Officials at the U.S. Computer Emergency Readiness Team (US-CERT) have identified a security vulnerability in CA's widely OEM'd BrightStor ARCserve Backup product, which they warn could leave users' systems open to attack.
Officials say that the flaw affects the software's Tape Engine feature, which allows ARCserve Backup products to use tape drives for storage. According to US-Cert, the tape engine contains a vulnerability that is caused by incorrect handling of Remote Procedure Call (RPC) requests, which allow programs to request services across a network.
CERT's Website warns that the vulnerability could be exploited by sending a malformed RPC request to port 6502/tcp on a vulnerable system. In the worst case scenario, officials add, a hacker could use this flaw to execute code on users' systems, which often results in a denial-of-service (DOS) attack. (See Symantec Tracks Cybercrime Rise, Check Point Protects Against BGP DOS , and Cisco Unveils DDOS Protection Solution.)
DOS attacks continue to wreak havoc amongst users. (See Symantec Tracks Cybercrime Rise, and Massive DOS Attacks Against ISPs on the Rise.) Earlier this year, for example, Sun's on-demand grid computing service got smacked with a DOS attack on its first day of service. (See Sun Grid Weathers DOS Attack and Sun Unveils Grid Portal.)
The vendor says that it is looking into the problem. "CA is aware of a vulnerability report describing a remotely exploitable buffer overflow in the Tape Engine component of CA BrightStor ARCserve Backup," explained spokesman Michael Kornspan in an email. The company continues to investigate; there is no word on when a patch might be issued. "Once we conclude our investigation and verify the reported vulnerability, we will provide remediation."

**PARTS OF THE EXERCISE:**
**A.** Set down the stretch of the ARCserve vulnerability article from "Officials say that" through "across a network.", word for word.
**B.** Resume the ARCserve vulnerability article after its last sentence.
The items after the ARCserve vulnerability article come from a separate source.

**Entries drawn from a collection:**
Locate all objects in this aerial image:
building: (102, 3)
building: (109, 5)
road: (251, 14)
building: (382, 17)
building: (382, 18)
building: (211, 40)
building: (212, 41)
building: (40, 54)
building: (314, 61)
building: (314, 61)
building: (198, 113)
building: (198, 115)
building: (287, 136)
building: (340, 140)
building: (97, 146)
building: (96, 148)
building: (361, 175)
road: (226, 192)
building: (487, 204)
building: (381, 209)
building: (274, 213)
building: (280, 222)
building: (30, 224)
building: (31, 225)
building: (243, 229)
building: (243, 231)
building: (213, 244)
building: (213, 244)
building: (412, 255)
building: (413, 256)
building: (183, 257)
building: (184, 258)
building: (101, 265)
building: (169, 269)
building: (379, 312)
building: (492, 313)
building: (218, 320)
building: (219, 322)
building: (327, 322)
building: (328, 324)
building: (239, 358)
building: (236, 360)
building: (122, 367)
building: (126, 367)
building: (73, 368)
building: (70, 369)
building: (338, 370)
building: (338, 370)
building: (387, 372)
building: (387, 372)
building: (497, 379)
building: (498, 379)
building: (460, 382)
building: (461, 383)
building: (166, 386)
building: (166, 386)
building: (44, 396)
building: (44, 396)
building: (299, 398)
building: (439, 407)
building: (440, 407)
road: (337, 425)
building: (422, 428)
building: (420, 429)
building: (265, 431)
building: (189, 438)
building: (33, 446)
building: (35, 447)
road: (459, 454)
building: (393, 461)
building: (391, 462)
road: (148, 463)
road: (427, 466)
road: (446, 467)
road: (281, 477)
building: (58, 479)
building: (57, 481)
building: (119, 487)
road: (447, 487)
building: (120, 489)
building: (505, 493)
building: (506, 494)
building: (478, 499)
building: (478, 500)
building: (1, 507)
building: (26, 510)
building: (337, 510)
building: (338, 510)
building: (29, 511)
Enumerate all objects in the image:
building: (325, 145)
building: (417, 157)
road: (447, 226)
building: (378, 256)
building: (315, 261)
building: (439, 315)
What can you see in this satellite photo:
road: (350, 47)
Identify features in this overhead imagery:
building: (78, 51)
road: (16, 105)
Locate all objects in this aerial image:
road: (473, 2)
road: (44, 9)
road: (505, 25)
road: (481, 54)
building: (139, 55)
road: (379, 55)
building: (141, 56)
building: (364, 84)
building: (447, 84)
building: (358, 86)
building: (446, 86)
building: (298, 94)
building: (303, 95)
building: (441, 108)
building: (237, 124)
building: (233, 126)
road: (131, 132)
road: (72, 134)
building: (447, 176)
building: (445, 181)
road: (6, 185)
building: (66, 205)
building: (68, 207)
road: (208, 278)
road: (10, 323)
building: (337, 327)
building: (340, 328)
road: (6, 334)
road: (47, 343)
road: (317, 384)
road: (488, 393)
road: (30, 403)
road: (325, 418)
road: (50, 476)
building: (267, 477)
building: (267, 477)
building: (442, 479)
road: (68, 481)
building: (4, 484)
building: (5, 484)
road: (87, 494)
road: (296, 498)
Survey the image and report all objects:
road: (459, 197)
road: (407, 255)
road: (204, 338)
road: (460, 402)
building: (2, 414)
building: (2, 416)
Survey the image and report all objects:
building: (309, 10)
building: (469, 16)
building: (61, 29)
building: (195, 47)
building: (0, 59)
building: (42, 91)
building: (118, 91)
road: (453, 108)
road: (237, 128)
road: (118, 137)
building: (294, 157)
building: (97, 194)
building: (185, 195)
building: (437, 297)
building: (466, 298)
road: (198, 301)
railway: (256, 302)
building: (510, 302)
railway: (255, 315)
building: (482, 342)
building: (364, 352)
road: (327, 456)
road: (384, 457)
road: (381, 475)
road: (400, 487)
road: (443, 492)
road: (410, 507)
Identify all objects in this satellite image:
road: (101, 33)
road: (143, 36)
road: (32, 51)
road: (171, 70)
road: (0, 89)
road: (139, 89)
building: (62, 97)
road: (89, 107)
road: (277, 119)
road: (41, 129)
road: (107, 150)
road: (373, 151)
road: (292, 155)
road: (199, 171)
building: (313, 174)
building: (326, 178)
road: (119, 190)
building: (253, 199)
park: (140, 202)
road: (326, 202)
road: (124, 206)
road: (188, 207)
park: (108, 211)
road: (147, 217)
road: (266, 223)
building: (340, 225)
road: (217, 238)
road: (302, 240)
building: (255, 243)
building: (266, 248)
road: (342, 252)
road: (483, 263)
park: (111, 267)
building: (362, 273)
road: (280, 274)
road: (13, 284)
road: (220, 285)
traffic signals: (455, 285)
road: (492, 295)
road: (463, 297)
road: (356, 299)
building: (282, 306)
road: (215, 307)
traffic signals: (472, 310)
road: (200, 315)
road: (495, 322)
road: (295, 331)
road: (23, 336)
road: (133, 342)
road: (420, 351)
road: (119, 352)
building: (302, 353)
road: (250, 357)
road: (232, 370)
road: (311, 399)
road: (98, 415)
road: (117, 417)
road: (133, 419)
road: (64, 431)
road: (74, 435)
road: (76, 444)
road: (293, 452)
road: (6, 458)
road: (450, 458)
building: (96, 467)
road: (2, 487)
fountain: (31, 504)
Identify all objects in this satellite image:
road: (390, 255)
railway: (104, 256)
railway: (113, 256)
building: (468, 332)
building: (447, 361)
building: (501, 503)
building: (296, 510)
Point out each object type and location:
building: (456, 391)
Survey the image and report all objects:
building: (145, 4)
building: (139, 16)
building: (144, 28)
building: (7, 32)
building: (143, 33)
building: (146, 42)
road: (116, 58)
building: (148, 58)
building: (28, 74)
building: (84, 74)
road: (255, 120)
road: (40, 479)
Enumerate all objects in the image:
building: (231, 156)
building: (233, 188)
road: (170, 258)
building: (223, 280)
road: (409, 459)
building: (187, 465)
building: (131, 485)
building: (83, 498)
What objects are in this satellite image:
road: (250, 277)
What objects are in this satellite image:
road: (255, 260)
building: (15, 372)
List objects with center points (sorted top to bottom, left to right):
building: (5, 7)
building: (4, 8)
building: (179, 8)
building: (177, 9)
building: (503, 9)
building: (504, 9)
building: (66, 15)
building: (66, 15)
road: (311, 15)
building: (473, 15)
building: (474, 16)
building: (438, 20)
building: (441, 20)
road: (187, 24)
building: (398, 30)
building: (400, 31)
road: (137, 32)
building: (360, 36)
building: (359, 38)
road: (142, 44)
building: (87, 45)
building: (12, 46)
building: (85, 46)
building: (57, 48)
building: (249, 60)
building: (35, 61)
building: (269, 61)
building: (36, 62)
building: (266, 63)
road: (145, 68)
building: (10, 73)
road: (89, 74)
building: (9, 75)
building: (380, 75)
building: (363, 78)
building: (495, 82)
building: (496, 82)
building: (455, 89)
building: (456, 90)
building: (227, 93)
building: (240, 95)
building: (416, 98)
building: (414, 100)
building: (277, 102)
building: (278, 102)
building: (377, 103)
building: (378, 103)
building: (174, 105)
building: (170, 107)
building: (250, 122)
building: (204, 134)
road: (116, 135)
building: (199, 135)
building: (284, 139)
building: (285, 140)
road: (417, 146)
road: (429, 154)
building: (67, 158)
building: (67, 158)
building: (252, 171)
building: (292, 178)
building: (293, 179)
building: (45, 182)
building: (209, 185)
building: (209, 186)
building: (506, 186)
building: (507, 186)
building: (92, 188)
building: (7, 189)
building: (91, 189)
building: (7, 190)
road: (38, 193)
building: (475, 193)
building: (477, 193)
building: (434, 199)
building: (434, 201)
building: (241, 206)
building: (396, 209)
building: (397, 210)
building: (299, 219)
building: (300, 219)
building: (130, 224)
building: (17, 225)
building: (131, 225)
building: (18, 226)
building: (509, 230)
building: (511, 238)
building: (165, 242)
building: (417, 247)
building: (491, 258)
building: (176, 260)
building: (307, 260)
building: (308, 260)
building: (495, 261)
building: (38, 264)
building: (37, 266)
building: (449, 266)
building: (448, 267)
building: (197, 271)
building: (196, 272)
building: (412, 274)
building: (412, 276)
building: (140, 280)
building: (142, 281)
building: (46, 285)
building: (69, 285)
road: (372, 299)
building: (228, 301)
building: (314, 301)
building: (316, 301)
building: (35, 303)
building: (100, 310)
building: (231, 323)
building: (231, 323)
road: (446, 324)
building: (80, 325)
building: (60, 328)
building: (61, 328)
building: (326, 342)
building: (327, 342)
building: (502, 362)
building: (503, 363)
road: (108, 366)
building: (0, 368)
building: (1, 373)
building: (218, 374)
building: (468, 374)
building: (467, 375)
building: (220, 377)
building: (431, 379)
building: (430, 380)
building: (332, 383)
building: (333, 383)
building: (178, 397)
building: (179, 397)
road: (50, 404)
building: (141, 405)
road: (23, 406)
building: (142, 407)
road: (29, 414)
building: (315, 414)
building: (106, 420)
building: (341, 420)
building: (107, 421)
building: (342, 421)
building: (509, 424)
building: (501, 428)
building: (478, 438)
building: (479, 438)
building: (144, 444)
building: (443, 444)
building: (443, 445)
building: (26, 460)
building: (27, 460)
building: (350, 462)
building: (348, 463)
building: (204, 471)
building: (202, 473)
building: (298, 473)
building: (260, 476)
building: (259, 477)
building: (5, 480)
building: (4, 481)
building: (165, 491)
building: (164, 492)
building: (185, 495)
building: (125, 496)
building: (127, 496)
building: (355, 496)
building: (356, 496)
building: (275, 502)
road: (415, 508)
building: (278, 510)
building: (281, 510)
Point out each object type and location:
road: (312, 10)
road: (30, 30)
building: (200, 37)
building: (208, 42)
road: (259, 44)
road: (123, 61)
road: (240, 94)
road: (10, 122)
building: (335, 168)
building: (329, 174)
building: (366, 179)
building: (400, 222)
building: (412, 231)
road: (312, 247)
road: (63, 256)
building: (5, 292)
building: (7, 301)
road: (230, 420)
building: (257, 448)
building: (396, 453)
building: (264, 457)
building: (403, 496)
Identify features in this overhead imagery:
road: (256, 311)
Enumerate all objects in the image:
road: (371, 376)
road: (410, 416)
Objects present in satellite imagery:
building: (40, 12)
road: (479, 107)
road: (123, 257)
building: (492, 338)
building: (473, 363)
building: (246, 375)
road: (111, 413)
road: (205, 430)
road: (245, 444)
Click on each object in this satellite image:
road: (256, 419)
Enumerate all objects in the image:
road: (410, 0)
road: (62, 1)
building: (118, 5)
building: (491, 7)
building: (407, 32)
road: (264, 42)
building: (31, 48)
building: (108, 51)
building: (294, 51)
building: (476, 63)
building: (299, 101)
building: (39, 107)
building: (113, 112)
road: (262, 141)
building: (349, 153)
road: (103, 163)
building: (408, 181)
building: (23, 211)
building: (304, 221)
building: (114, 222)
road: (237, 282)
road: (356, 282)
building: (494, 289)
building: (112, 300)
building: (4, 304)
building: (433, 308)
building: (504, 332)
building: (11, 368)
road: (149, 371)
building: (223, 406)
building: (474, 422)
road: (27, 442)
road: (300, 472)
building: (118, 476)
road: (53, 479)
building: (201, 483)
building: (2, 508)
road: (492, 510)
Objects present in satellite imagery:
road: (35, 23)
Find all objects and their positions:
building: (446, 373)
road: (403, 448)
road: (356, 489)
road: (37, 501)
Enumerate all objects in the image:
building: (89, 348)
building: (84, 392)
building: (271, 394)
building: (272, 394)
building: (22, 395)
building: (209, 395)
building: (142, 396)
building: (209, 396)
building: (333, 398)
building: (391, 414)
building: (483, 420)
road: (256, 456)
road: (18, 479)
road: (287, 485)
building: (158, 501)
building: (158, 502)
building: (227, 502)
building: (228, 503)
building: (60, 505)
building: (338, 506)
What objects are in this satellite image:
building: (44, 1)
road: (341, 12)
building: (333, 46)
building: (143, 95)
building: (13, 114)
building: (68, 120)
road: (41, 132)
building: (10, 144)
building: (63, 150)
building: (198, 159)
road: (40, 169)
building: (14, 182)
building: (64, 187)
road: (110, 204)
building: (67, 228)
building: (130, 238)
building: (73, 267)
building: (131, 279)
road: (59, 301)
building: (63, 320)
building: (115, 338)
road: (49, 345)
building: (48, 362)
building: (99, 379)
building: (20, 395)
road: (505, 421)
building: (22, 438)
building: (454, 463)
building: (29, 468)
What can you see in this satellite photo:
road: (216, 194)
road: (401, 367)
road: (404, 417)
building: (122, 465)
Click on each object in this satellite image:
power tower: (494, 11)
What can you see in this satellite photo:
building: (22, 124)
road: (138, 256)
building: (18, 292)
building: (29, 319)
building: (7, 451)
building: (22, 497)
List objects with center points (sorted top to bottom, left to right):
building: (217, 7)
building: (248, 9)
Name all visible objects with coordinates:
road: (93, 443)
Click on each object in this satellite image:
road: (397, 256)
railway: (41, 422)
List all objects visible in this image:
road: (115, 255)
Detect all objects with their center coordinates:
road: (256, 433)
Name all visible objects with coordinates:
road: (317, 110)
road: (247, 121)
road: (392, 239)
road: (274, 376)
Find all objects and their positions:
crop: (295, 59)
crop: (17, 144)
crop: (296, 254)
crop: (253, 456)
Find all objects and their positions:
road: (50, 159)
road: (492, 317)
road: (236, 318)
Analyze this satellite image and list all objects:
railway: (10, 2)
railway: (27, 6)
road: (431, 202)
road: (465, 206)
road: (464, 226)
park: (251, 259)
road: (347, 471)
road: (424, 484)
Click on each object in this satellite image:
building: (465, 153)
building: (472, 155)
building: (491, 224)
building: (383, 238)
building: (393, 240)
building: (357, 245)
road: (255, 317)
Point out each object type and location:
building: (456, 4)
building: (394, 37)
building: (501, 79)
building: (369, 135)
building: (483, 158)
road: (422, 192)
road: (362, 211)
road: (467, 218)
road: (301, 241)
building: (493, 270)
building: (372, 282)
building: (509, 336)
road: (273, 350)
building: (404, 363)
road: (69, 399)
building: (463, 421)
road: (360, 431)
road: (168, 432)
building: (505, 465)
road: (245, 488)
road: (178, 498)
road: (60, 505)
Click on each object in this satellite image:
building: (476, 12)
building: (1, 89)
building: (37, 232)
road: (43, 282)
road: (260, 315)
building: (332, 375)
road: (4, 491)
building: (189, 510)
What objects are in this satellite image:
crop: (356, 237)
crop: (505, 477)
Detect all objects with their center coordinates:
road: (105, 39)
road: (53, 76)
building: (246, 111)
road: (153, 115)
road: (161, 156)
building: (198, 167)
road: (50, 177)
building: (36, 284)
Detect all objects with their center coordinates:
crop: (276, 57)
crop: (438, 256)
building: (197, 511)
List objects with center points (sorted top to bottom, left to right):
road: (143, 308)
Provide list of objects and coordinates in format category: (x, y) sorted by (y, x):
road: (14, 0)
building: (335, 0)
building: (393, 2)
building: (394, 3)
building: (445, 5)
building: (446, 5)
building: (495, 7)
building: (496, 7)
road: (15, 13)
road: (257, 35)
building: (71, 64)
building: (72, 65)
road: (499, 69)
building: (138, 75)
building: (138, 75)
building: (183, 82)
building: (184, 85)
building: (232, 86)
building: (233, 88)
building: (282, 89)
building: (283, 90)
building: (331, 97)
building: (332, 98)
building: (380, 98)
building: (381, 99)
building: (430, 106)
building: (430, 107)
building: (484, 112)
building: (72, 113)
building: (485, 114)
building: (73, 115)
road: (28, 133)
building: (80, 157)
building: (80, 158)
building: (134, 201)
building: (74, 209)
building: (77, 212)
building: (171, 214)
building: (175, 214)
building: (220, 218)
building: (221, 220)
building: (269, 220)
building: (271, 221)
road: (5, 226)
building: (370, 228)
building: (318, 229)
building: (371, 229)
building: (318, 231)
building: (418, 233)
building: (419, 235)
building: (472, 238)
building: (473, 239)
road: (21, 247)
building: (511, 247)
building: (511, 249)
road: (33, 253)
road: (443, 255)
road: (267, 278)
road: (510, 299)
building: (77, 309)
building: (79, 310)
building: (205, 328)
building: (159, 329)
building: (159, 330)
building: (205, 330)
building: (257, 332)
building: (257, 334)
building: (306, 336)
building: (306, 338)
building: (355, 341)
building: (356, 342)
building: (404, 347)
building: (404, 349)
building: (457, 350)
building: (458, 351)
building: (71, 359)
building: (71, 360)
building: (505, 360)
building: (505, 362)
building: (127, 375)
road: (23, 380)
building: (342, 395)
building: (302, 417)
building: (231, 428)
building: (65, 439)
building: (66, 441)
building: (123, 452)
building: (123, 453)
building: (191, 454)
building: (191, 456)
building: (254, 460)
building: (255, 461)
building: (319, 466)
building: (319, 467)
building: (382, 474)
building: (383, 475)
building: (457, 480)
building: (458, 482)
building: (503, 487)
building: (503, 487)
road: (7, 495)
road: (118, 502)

**WRITTEN RESPONSES:**
**A.**
Officials say that the flaw affects the software's Tape Engine feature, which allows ARCserve Backup products to use tape drives for storage. According to US-Cert, the tape engine contains a vulnerability that is caused by incorrect handling of Remote Procedure Call (RPC) requests, which allow programs to request services across a network.

**B.**
CA has several OEM partners for its ARCserve Backup product. The software, for example, is bundled with Iomega's REV SBS Data Protection offering, and has also been integrated with NEC's ExpressCluster solution. (See Iomega Creates Bundle and Iomega Ships With CA .)
Earlier this year, CA snapped up application availability specialist XOsoft for a reported $100 million in an attempt to boost its data protection story. (See CA Buys XOsoft.) The acquisition was partly driven by CA's desire to integrate XOsoft with ARCserve Backup for protecting and recovering critical applications (See Storage Shopping Spree.)
At least one analyst is urging CA to tackle the reported backup flaw as a matter of urgency. "It's something that CA should be addressing and issuing a patch for right away," says Mike Karp, senior analyst at Enterprise Management Associates, adding that the vulnerability represents yet another tape technology challenge.
"To me, it's a symptom of the fundamental problem of transferring data to tape," he told Byte & Switch. "The trail of custody on tapes is always bad," added Karp, highlighting the high-profile storage snafus at Time Warner and Iron Mountain. (See Tape Security Trips Up Users, A Tale of Lost Tapes, and Iron Mountain Keeps Truckin'.)
Until the flaw is fixed, CERT is urging users to focus attention on their firewalls in an attempt to tackle the ARCserve flaw. "Restricting access to port 6502/tcp at the network perimeter may mitigate the impact of this vulnerability," warns the agency in a note on its Web site. The scope of the vulnerability may also extend across different versions of ARCserve Backup, according to CERT.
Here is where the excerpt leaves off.